** TASK DIRECTIONS **
In the entries below, identify every line with the string "Profile" and copy it.

** DATA EXTRACTS **
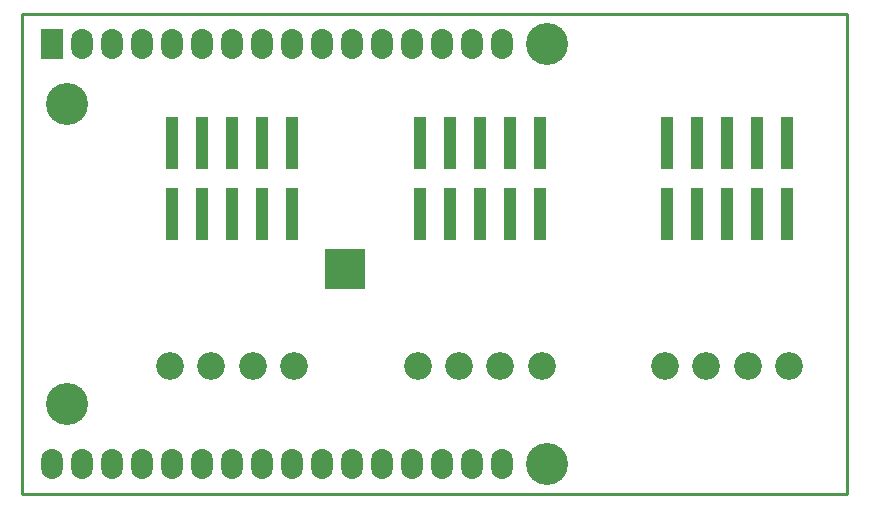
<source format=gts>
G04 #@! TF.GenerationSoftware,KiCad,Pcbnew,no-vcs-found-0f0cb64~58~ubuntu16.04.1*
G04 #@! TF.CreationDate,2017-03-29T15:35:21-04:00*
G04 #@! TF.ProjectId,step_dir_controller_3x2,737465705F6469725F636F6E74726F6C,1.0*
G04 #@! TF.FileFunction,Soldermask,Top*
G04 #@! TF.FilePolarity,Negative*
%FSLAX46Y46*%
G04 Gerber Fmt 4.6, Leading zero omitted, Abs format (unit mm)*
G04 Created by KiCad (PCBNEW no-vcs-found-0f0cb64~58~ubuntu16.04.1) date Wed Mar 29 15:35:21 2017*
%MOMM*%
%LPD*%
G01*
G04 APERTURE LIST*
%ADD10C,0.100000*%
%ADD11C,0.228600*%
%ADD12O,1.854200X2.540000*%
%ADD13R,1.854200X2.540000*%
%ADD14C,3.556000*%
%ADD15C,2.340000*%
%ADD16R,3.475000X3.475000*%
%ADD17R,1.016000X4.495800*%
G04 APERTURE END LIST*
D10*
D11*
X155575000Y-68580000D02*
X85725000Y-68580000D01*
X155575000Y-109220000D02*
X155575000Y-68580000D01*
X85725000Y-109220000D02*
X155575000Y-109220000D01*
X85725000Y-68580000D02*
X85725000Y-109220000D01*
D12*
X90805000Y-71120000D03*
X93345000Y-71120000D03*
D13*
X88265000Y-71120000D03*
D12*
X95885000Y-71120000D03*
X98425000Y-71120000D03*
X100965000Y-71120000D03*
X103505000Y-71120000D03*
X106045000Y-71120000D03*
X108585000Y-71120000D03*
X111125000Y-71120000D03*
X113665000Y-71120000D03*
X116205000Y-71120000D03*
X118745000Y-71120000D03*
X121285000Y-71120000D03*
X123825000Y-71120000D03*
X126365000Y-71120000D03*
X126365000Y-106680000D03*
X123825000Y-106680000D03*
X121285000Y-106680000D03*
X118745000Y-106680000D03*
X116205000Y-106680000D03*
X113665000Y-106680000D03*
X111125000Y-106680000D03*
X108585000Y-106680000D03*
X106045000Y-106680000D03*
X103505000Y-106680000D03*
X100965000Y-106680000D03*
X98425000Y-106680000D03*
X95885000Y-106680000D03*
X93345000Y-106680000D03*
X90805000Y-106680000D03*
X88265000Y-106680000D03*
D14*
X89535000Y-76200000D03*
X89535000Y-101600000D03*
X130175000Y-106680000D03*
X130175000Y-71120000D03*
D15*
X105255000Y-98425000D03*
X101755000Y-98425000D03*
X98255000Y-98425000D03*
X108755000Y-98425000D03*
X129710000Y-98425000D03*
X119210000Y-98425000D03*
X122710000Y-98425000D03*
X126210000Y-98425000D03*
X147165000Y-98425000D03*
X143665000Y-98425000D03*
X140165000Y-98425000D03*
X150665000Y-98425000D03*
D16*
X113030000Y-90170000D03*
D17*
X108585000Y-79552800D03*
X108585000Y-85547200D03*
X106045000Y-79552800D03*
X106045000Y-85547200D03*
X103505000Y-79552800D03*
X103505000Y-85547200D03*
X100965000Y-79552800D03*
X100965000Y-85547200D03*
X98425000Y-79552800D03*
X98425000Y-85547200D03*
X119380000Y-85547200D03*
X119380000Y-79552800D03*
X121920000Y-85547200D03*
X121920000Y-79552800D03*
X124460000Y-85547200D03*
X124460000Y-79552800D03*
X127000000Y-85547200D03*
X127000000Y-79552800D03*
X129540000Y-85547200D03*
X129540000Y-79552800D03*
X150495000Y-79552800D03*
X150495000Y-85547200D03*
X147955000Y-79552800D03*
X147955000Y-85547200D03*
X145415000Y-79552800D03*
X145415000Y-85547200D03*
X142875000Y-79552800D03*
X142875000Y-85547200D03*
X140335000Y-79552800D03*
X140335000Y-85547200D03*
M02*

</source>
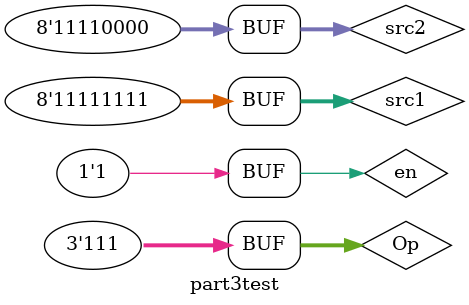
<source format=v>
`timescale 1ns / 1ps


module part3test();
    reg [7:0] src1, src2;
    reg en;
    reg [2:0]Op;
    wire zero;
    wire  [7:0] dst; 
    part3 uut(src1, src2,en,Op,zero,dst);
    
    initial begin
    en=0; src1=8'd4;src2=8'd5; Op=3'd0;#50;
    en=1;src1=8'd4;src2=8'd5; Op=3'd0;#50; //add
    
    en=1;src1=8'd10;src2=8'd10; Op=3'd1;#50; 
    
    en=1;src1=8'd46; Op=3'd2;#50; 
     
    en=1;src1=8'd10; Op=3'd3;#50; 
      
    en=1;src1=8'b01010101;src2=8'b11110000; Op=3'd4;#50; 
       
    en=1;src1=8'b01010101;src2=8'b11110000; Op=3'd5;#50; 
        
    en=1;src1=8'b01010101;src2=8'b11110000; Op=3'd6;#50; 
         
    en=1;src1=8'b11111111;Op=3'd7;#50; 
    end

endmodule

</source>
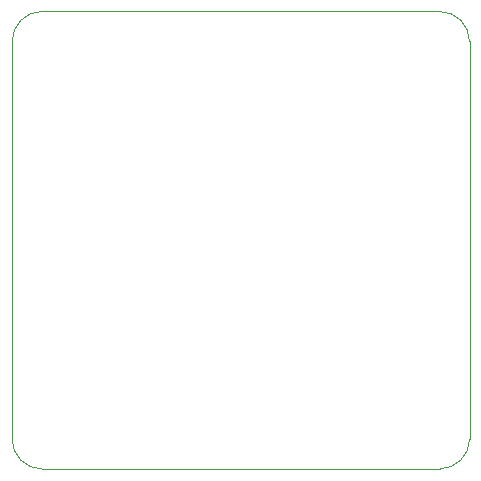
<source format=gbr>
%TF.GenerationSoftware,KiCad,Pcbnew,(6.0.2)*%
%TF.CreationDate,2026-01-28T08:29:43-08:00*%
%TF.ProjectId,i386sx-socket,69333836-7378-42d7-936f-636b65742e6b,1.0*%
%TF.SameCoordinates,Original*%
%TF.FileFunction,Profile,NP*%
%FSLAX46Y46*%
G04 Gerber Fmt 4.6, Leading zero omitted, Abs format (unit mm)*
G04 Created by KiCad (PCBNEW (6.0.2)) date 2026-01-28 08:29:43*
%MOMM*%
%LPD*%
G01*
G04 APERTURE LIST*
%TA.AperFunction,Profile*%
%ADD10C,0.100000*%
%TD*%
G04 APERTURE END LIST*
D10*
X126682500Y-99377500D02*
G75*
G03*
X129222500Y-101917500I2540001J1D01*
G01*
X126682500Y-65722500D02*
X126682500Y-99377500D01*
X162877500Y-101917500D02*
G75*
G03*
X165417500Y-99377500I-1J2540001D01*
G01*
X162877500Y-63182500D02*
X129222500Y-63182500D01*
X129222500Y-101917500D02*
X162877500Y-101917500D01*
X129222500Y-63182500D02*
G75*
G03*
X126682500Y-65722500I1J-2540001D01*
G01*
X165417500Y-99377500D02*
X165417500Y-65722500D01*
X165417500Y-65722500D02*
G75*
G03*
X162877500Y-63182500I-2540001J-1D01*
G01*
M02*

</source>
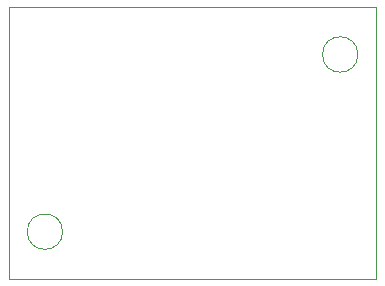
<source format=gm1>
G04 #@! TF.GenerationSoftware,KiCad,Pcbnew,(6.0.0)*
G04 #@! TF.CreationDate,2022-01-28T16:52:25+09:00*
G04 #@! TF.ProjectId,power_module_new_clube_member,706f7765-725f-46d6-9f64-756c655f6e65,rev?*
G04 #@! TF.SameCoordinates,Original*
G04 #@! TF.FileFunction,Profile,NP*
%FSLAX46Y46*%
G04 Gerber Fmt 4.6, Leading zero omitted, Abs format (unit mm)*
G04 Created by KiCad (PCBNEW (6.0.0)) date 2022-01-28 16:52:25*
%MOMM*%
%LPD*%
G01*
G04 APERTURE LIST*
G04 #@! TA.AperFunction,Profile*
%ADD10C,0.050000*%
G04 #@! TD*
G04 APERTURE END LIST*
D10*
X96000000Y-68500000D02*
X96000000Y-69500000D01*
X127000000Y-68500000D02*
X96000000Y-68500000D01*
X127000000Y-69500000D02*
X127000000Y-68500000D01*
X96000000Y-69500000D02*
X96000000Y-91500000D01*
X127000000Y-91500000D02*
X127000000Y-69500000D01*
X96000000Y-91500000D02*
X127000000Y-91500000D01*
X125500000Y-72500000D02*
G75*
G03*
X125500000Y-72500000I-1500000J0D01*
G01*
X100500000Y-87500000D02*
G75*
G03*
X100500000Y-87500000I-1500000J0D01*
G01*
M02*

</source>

** RESULT OF THE EXERCISE **
%TF.FileFunction,Profile,NP*%
%TA.AperFunction,Profile*%
G04 #@! TF.FileFunction,Profile,NP*
G04 #@! TA.AperFunction,Profile*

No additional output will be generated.